(DOCUMENT SEGMENT):
::::::

GETTING_STARTED.md 5.6 KB

Getting Started with Structured Document Parser

This guide walks you through setting up and using the Structured Document Parser tool to extract text, tables, and images from PDF documents.

Setup

1. Install Dependencies

pip install -r requirements.txt

2. Configure the Tool

Edit the src/config.yaml file to configure the tool:

# Choose your inference backend
model:
  backend: openai-compat  # Use "offline-vllm" for local inference

  # If using openai-compat
  base_url: "https://api.llama.com/compat/v1"
  api_key: "YOUR_API_KEY"

::::::

(DATA SUPPLIED):
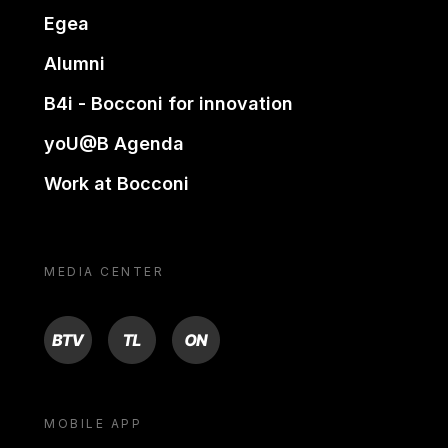
Egea
Alumni
B4i - Bocconi for innovation
yoU@B Agenda
Work at Bocconi
MEDIA CENTER
BTV
TL
ON
MOBILE APP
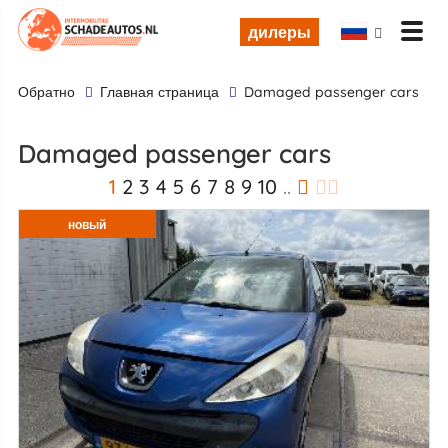
дилеры
обратно
Главная страница
damaged passenger cars
damaged passenger cars
1
2
3
4
5
6
7
8
9
10
..
новый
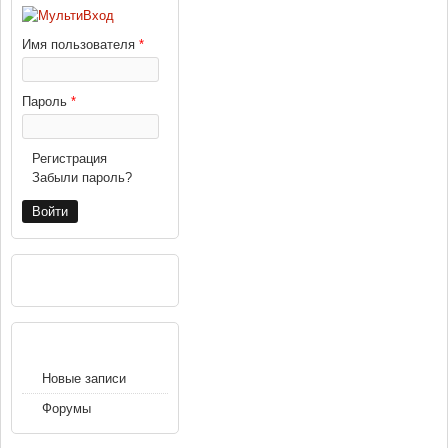
Имя пользователя
*
Пароль
*
Регистрация
Забыли пароль?
РЕКЛАМА
НАВИГАЦИЯ
Новые записи
Форумы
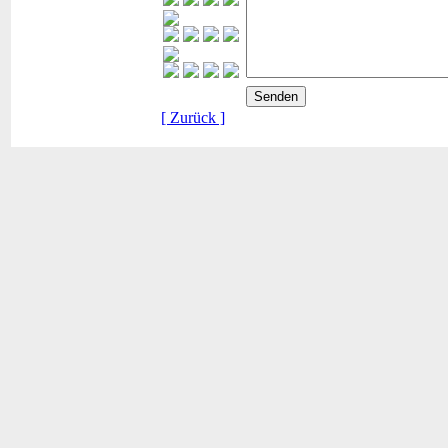
[ Zurück ]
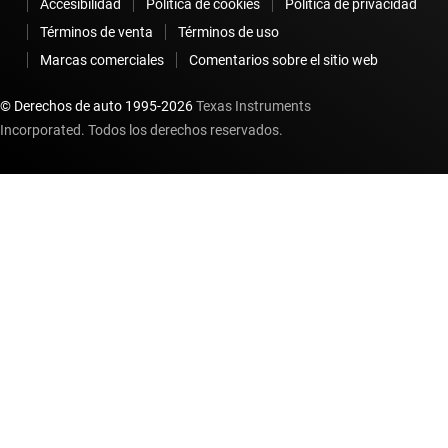
Accesibilidad
Política de cookies
Política de privacidad
Términos de venta
Términos de uso
Marcas comerciales
Comentarios sobre el sitio web
© Derechos de auto 1995-
2026
Texas Instruments
Incorporated. Todos los derechos reservados.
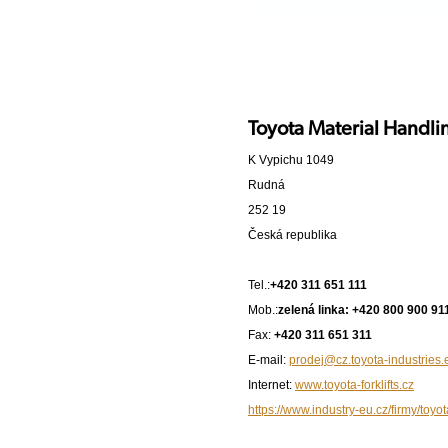
Toyota Material Handlin
K Vypichu 1049
Rudná
252 19
Česká republika
Tel.:
+420 311 651 111
Mob.:
zelená linka: +420 800 900 91
Fax:
+420 311 651 311
E-mail:
prodej@cz.toyota-industries.
Internet:
www.toyota-forklifts.cz
https://www.industry-eu.cz/firmy/toyo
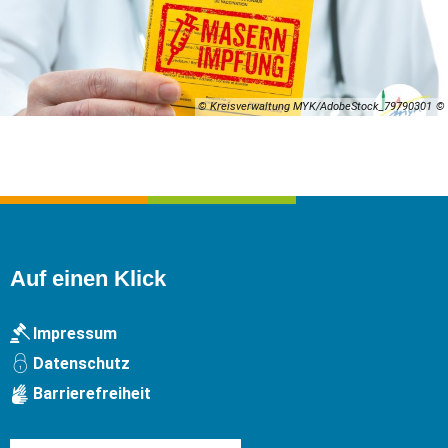
© Kreisverwaltung MYK/AdobeStock_79790301
Auf einen Klick
Impressum
Datenschutz
Barrierefreiheit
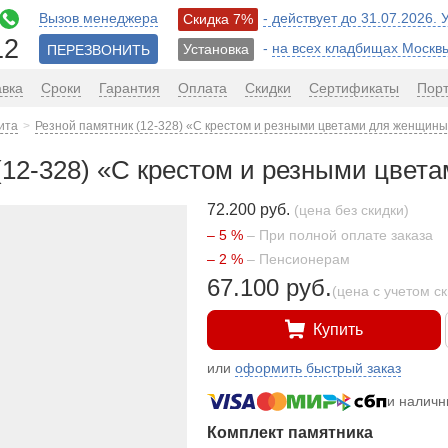
Вызов менеджера
- действует до 31.07.2026.
Скидка 7%
12
-
на всех кладбищах Москв
Установка
ПЕРЕЗВОНИТЬ
авка
Сроки
Гарантия
Оплата
Скидки
Сертификаты
Пор
ита
Резной памятник (12-328) «С крестом и резными цветами для женщины
(12-328) «С крестом и резными цвет
72.200 руб.
(цена без скидки)
– 5 %
– При полной оплате заказа
– 2 %
– Пенсионерам
67.100 руб.
(цена с учетом с
Купить
или
оформить быстрый заказ
и налич
Комплект памятника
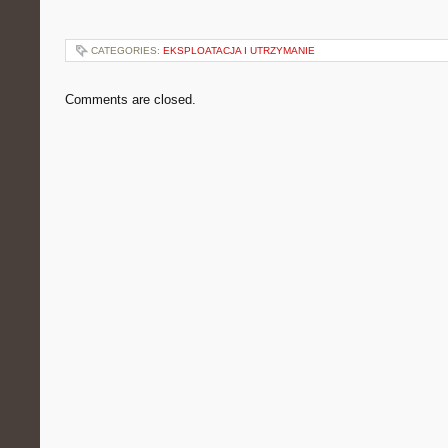
CATEGORIES:
EKSPLOATACJA I UTRZYMANIE
Comments are closed.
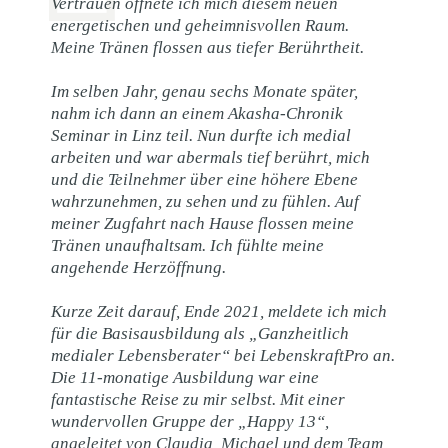
Vertrauen öffnete ich mich diesem neuen
energetischen und geheimnisvollen Raum.
Meine Tränen flossen aus tiefer Berührtheit.
Im selben Jahr, genau sechs Monate später,
nahm ich dann an einem Akasha-Chronik
Seminar in Linz teil. Nun durfte ich medial
arbeiten und war abermals tief berührt, mich
und die Teilnehmer über eine höhere Ebene
wahrzunehmen, zu sehen und zu fühlen. Auf
meiner Zugfahrt nach Hause flossen meine
Tränen unaufhaltsam. Ich fühlte meine
angehende Herzöffnung.
Kurze Zeit darauf, Ende 2021, meldete ich mich
für die Basisausbildung als „Ganzheitlich
medialer Lebensberater“ bei LebenskraftPro an.
Die 11-monatige Ausbildung war eine
fantastische Reise zu mir selbst. Mit einer
wundervollen Gruppe der „Happy 13“,
angeleitet von Claudia, Michael und dem Team,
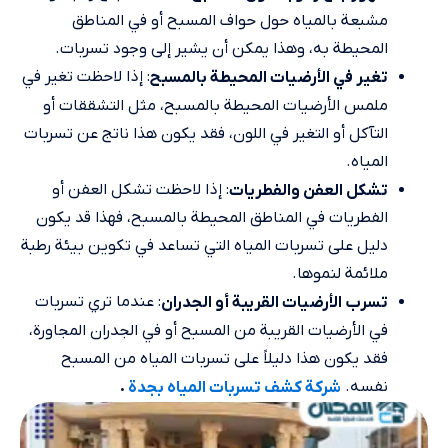
مشبعة بالمياه حول حواف المسبح أو في المناطق
المحيطة به، وهذا يمكن أن يشير إلى وجود تسربات.
: إذا لاحظت تغير في
تغير في الأرضيات المحيطة بالمسبح
ملمس الأرضيات المحيطة بالمسبح، مثل التشققات أو
التآكل أو التغير في اللون، فقد يكون هذا ناتج عن تسربات
المياه.
: إذا لاحظت تشكل العفن أو
تشكل العفن والفطريات
الفطريات في المناطق المحيطة بالمسبح، فهذا قد يكون
دليل على تسربات المياه التي تساعد في تكوين بيئة رطبة
ملائمة لنموها.
: عندما تري تسربات
تسرب الأرضيات القريبة أو الجدران
في الأرضيات القريبة من المسبح أو في الجدران المجاورة،
فقد يكون هذا دليلاً على تسربات المياه من المسبح
نفسه.
.
شركة كشف تسربات المياه بجدة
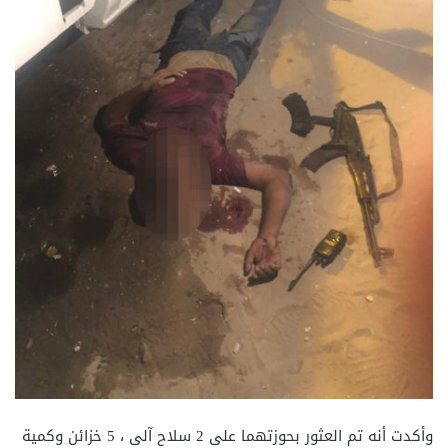
وأكدت أنه تم العثور بحوزتهما على 2 سلاح آلى ، 5 خزائن وكمية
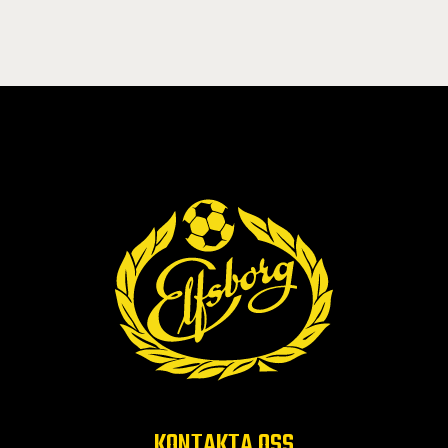
KONTAKTA OSS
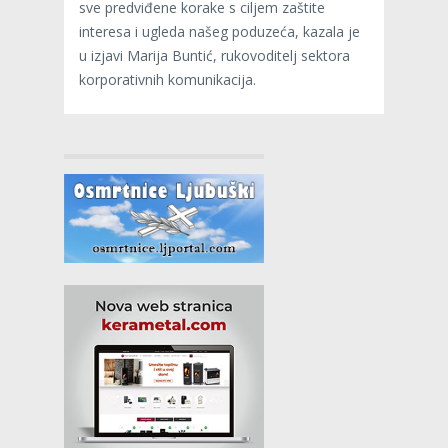
sve predviđene korake s ciljem zaštite
interesa i ugleda našeg poduzeća, kazala je
u izjavi Marija Buntić, rukovoditelj sektora
korporativnih komunikacija.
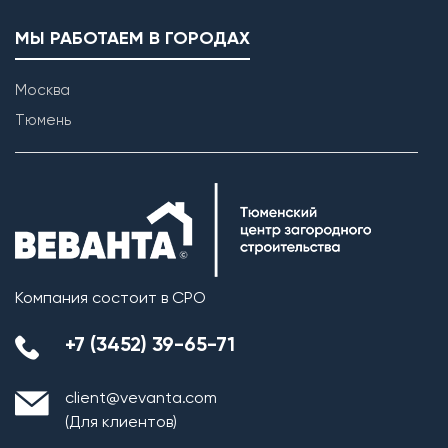
МЫ РАБОТАЕМ В ГОРОДАХ
Москва
Тюмень
Компания состоит в СРО
+7 (3452) 39-65-71
client@vevanta.com
(Для клиентов)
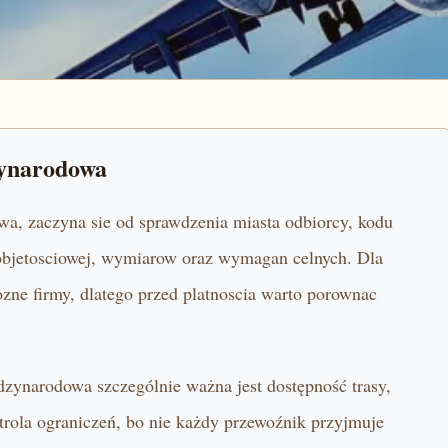
zynarodowa
wa, zaczyna sie od sprawdzenia miasta odbiorcy, kodu
i objetosciowej, wymiarow oraz wymagan celnych. Dla
ne firmy, dlatego przed platnoscia warto porownac
dzynarodowa szczególnie ważna jest dostępność trasy,
trola ograniczeń, bo nie każdy przewoźnik przyjmuje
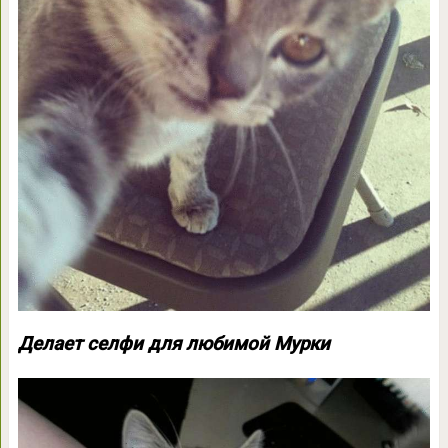
Делает селфи для любимой Мурки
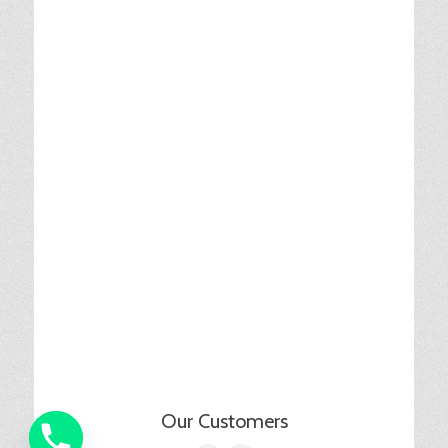
Our Customers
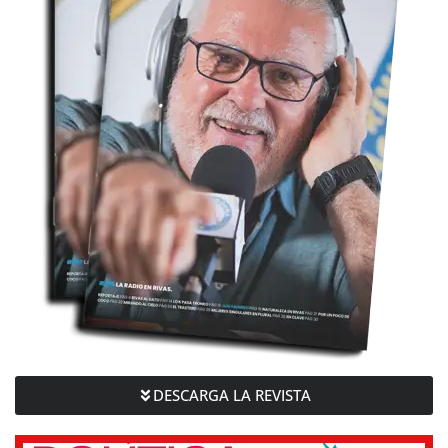
DESCARGA LA REVISTA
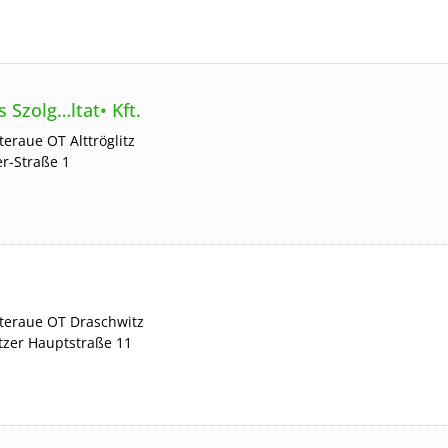
zolg…ltat• Kft.
steraue
OT Alttröglitz
er-Straße 1
steraue
OT Draschwitz
tzer Hauptstraße 11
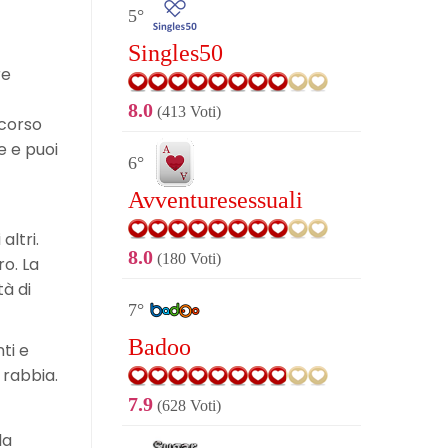
5°
Singles50
re
8.0
(413 Voti)
 corso
e e puoi
6°
Avventuresessuali
altri.
8.0
(180 Voti)
o. La
à di
7°
Badoo
ti e
 rabbia.
7.9
(628 Voti)
la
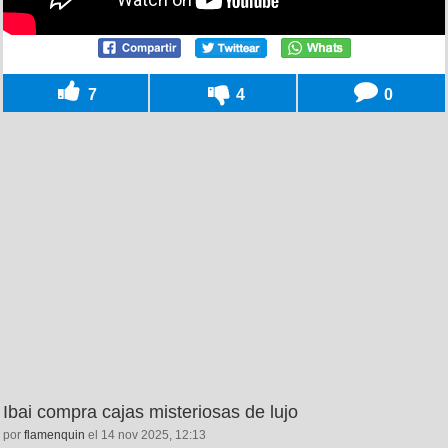
7
4
0
Ibai compra cajas misteriosas de lujo
por
flamenquin
el 14 nov 2025, 12:13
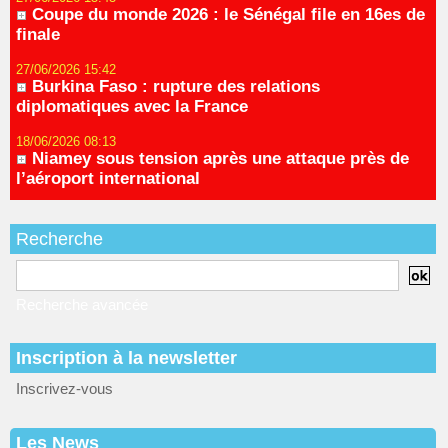
Coupe du monde 2026 : le Sénégal file en 16es de
finale
27/06/2026 15:42
Burkina Faso : rupture des relations
diplomatiques avec la France
18/06/2026 08:13
Niamey sous tension après une attaque près de
l’aéroport international
Recherche
Recherche avancée
Inscription à la newsletter
Inscrivez-vous
Les News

::::::

Transcribe everything in the parser guide from "GETTING_STARTED.md 5.6 KB" down to "from PDF documents.". Work only from the parser guide.

(RESPONSE):
GETTING_STARTED.md 5.6 KB

Getting Started with Structured Document Parser

This guide walks you through setting up and using the Structured Document Parser tool to extract text, tables, and images from PDF documents.